The tracer log shows fracture propagation across the packers, which could be the result of several mechanisms:

• Axial (longitudinal) fracture initiation and propagation. The natural tendency of hydraulic fractures in horizontal wells is to initiate axially (longitudinally). Re-orientation of these fractures to become transverse is a gradual and random process. The treatment chart for this job shows that the initial fracture was dominantly axial and continued to grow for a considerable amount of time. Even at the end of the treatment, the fracture had a considerable nontransverse component. The fracture could have crossed the packed-off interval, aided in this process by the pressure exerted on the formation by the packer itself.

• Packer setting. If the packer is not set properly, the packer itself can fracture the formation.

• Wellbore condition at packer location. If the well bore is not reasonably round where the packer is seated, a gap can exist between parts of the wellbore perimeter and the packer, which allows fluid and proppant to move across.

General considerations

Proper operation of openhole fracturing systems requires attention to several wellbore environmental considerations.

At the time of installation, downhole tools are exposed to bottomhole temperatures. During fracturing and in the upstream flow, fluid injection gradually cools down these tools until they eventually reach surface temperature. Reduction in temperature causes the downhole tools and tubing string to shrink. For example, if the packed-off interval is 250 ft (76 m) long, a reduction of 100ºF (70º surface vs. 170º downhole) in tubing temperature causes shrinkage of almost 2 in. in the steel string within the packed off interval. Shrinkage imposes stresses on both packers and the connected shell of the steel string (some parts of the tool string, such as the inner sleeve parts, are not rigidly connected to the total string and are free to shrink). Shrinkage can impose additional frictional resistance between moving parts and hamper their free movement or increase the force needed to move the parts.

Horizontal wells generally are not perfectly straight or horizontal. Even minor bends and twists in the well trajectory, if they occur at critical locations with respect to the tool string, cause misalignment in the downhole string and assembled tools. The stresses imposed can interfere with smooth tool operations.
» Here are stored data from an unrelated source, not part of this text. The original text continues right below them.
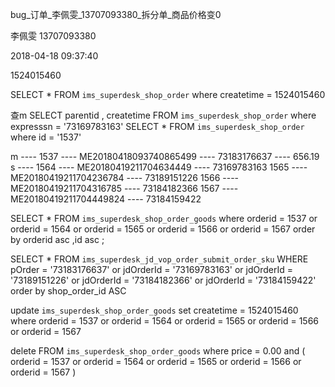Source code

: 



bug_订单_李佩雯_13707093380_拆分单_商品价格变0

李佩雯
13707093380

2018-04-18
09:37:40


1524015460

SELECT * FROM `ims_superdesk_shop_order` where createtime = 1524015460

查m
SELECT parentid , createtime FROM `ims_superdesk_shop_order` where expresssn = '73169783163'
SELECT * FROM `ims_superdesk_shop_order` where id = '1537'

m ---- 
1537 ---- ME20180418093740865499 ---- 73183176637 ---- 656.19
s ----
1564 ---- ME20180419211704634449 ---- 73169783163
1565 ---- ME20180419211704236784 ---- 73189151226
1566 ---- ME20180419211704316785 ---- 73184182366
1567 ---- ME20180419211704449824 ---- 73184159422


SELECT *
FROM `ims_superdesk_shop_order_goods`
where orderid  = 1537
        or orderid  = 1564
        or orderid  = 1565
        or orderid  = 1566
        or orderid  = 1567
order by orderid asc ,id asc
;

SELECT *
FROM `ims_superdesk_jd_vop_order_submit_order_sku`
WHERE pOrder = '73183176637'
        or jdOrderId = '73169783163'
        or jdOrderId = '73189151226'
        or jdOrderId = '73184182366'
        or jdOrderId = '73184159422'
order by shop_order_id ASC


update `ims_superdesk_shop_order_goods` 
set createtime = 1524015460 
where orderid  = 1537
              or orderid  = 1564
              or orderid  = 1565
              or orderid  = 1566
              or orderid  = 1567
		

delete FROM `ims_superdesk_shop_order_goods`
where price = 0.00 and (
    orderid  = 1537
            or orderid  = 1564
            or orderid  = 1565
            or orderid  = 1566
            or orderid  = 1567
)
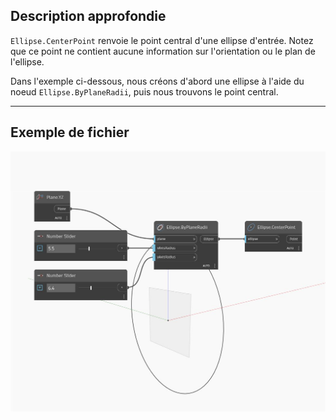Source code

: ## Description approfondie
`Ellipse.CenterPoint` renvoie le point central d'une ellipse d'entrée. Notez que ce point ne contient aucune information sur l'orientation ou le plan de l'ellipse.

Dans l'exemple ci-dessous, nous créons d'abord une ellipse à l'aide du noeud `Ellipse.ByPlaneRadii`, puis nous trouvons le point central.

___
## Exemple de fichier

![CenterPoint](./Autodesk.DesignScript.Geometry.Ellipse.CenterPoint_img.jpg)

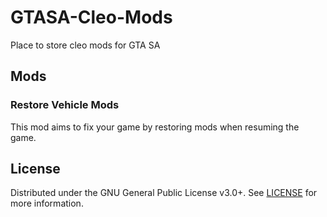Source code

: # GTASA-Cleo-Mods
Place to store cleo mods for GTA SA

## Mods

### Restore Vehicle Mods

This mod aims to fix your game by restoring mods when resuming the game.

## License

Distributed under the GNU General Public License v3.0+. See [LICENSE](LICENSE) for more information.
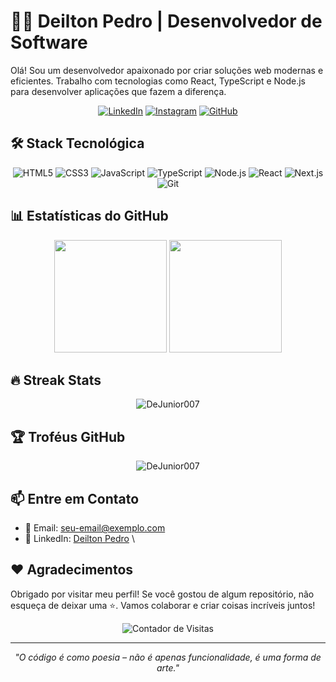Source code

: # 👨‍💻 Deilton Pedro | Desenvolvedor de Software

Olá! Sou um desenvolvedor apaixonado por criar soluções web modernas e eficientes. Trabalho com tecnologias como React, TypeScript e Node.js para desenvolver aplicações que fazem a diferença.

<div align="center">
  
  [![LinkedIn](https://img.shields.io/badge/LinkedIn-0077B5?style=for-the-badge&logo=linkedin&logoColor=white)](https://www.linkedin.com/in/deilton-pedro-465b1b23a/)
  [![Instagram](https://img.shields.io/badge/Instagram-E4405F?style=for-the-badge&logo=instagram&logoColor=white)](https://www.instagram.com/dilto.dev/)
  [![GitHub](https://img.shields.io/badge/GitHub-100000?style=for-the-badge&logo=github&logoColor=white)](https://github.com/DeJunior007)
  
</div>

## 🛠️ Stack Tecnológica

<div align="center">
  
  ![HTML5](https://img.shields.io/badge/HTML5-E34F26?style=for-the-badge&logo=html5&logoColor=white)
  ![CSS3](https://img.shields.io/badge/CSS3-1572B6?style=for-the-badge&logo=css3&logoColor=white)
  ![JavaScript](https://img.shields.io/badge/JavaScript-F7DF1E?style=for-the-badge&logo=javascript&logoColor=black)
  ![TypeScript](https://img.shields.io/badge/TypeScript-007ACC?style=for-the-badge&logo=typescript&logoColor=white)
  ![Node.js](https://img.shields.io/badge/Node.js-43853D?style=for-the-badge&logo=node.js&logoColor=white)
  ![React](https://img.shields.io/badge/React-20232A?style=for-the-badge&logo=react&logoColor=61DAFB)
  ![Next.js](https://img.shields.io/badge/Next.js-000000?style=for-the-badge&logo=next.js&logoColor=white)
  ![Git](https://img.shields.io/badge/Git-F05032?style=for-the-badge&logo=git&logoColor=white)
  
</div>

## 📊 Estatísticas do GitHub

<div align="center">
  <img height="180em" src="https://github-readme-stats.vercel.app/api?username=DeJunior007&show_icons=true&theme=tokyonight&include_all_commits=true&count_private=true"/>
  <img height="180em" src="https://github-readme-stats.vercel.app/api/top-langs/?username=DeJunior007&layout=compact&langs_count=7&theme=tokyonight"/>
</div>

## 🔥 Streak Stats

<div align="center">
  <img src="https://github-readme-streak-stats.herokuapp.com/?user=DeJunior007&theme=tokyonight" alt="DeJunior007" />
</div>

## 🏆 Troféus GitHub

<div align="center">
  <img src="https://github-profile-trophy.vercel.app/?username=DeJunior007&theme=tokyonight&no-frame=true&row=1&&margin-w=20&no-bg=true" alt="DeJunior007" />
</div>

## 📫 Entre em Contato

- 📧 Email: [seu-email@exemplo.com](mailto:dejunior05@hotmail.com)
- 💼 LinkedIn: [Deilton Pedro](https://www.linkedin.com/in/deilton-pedro/)
\
## ❤️ Agradecimentos

Obrigado por visitar meu perfil! Se você gostou de algum repositório, não esqueça de deixar uma ⭐. Vamos colaborar e criar coisas incríveis juntos!

<div align="center">
  
  ![Contador de Visitas](https://profile-counter.glitch.me/DeJunior007/count.svg)
  
</div>

---

<div align="center">
  <i>"O código é como poesia – não é apenas funcionalidade, é uma forma de arte."</i>
</div>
In a cased hole, cement bond keeps the casing string in place and prevents its movement during regular well operations. In open holes the production string is free to move sideways. The movement can be caused by fluid flow inside the off-center string. If these movements occur in the more flexible part of the tubing string, they can interfere with the opening of the sliding sleeves.

While any one of these considerations by itself may not be enough to prevent tool operations, they collectively have the potential to do so.

Recommendations

The wellbore area adjacent to each frac port can be isolated by two packers placed at the two ends of the frac port and within a few feet of it. This arrangement can double the total number of packers used in the well (and therefore the total cost of the completion), but there are benefits from using shorter spacing between the packers. There is less thermal expansion of the tubing string between the packers. There is less chance of severe misalignment in the packed-off interval adjacent to the frac port. There is less chance of severe tubing lateral movement. And most importantly, there is a better chance of fracture containment near the frac ports.

These benefits will increase as the risk of failure is reduced. And attention to the varied issues specific to open holes will increase the probability of successful completion and production operations.